How much do you need?
1 – 3 years: 12-14 hours per day (this includes naps)
3 – 6 years: 10-12 hours per day (gradually without a nap)
7 – 12 years: 10-11 hours per day
12 – 18 years: 8-9 hours per day
18 and over: 7-7.5 hours per day
Set bedtimes: Figure out when everyone needs to get up to begin his or her day and count backward from there.
Dr. Oz’s Healthy Family Challenge is not about getting one family member to drop 20 pounds (though wouldn’t it be a nice bonus if it was you?), it’s about helping everyone make long-term changes and choices to live healthier, happier, and more energetic lives together.
Avoid focusing exclusively on weight, or on any one family member’s body. We want to teach our children to value being healthy, not to worship being skinny. In fact, adolescents who have a poor body image are more likely to lead sedentary lives and engage in unhealthy behaviors such as poor eating, binge eating, and smoking than those with positive body images.
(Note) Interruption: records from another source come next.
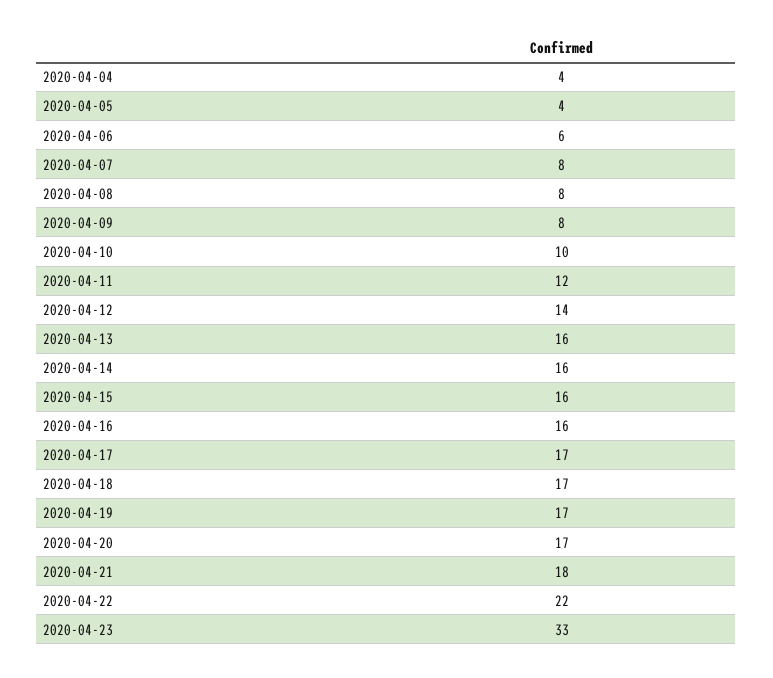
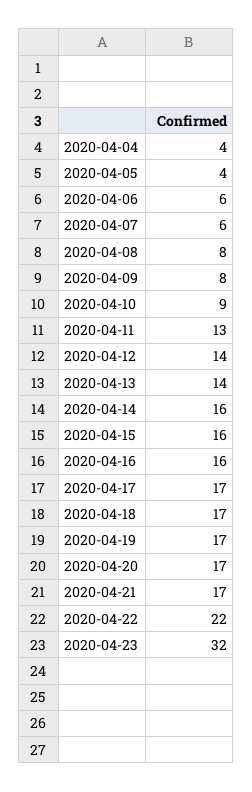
2020-04-07: 8 -> 6
2020-04-10: 10 -> 9
2020-04-11: 12 -> 13
2020-04-13: 16 -> 14
2020-04-21: 18 -> 17
2020-04-23: 33 -> 32

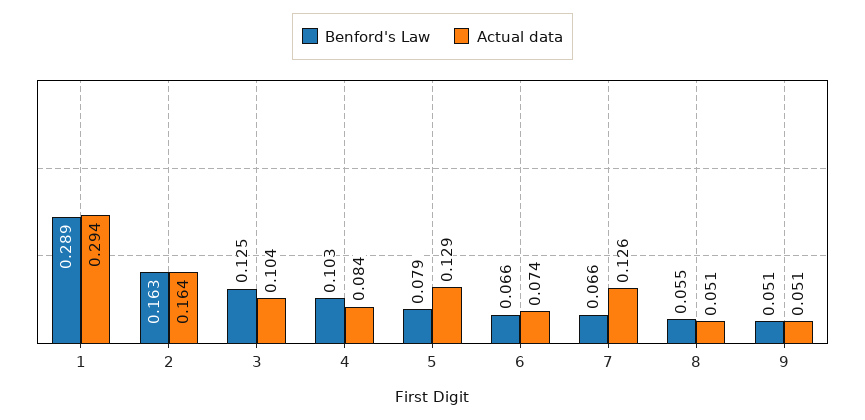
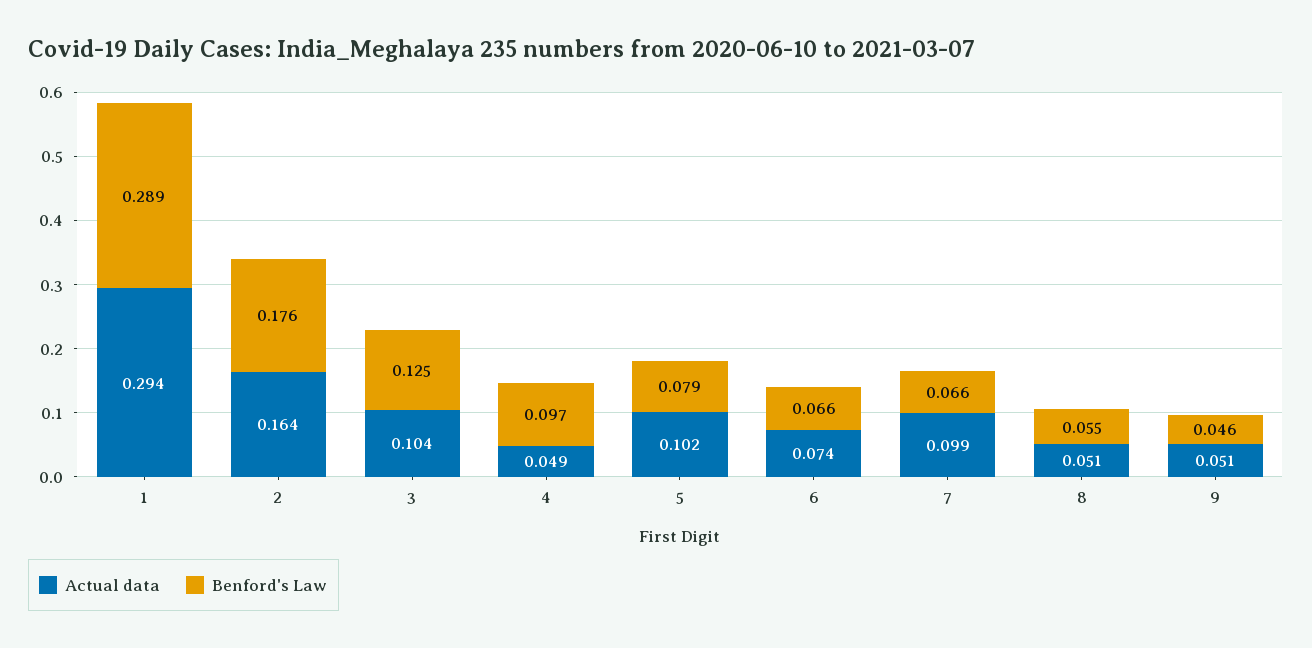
Benford's Law, 2: 0.163 -> 0.176
Benford's Law, 4: 0.103 -> 0.097
Actual data, 4: 0.084 -> 0.049
Actual data, 5: 0.129 -> 0.102
Actual data, 7: 0.126 -> 0.099
Benford's Law, 9: 0.051 -> 0.046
So mark your progress by how good you all feel, how much fun you are having together, how colorful your meals are, how many new foods you’ve grown to love, how much time you spend outside, not by how each of you looks in the mirror.
Congratulations, all of the small steps you have each taken have added up to one huge stride forward for your family’s health. You’re exercising every day, eating satisfying nutritious meals, sleeping better, and supporting one another. You’re spending less time zoning out and more time checking in with each other. In fact, now that you know so much more about each other’s lives, invite your friends (old and young) over to join in the healthy fun.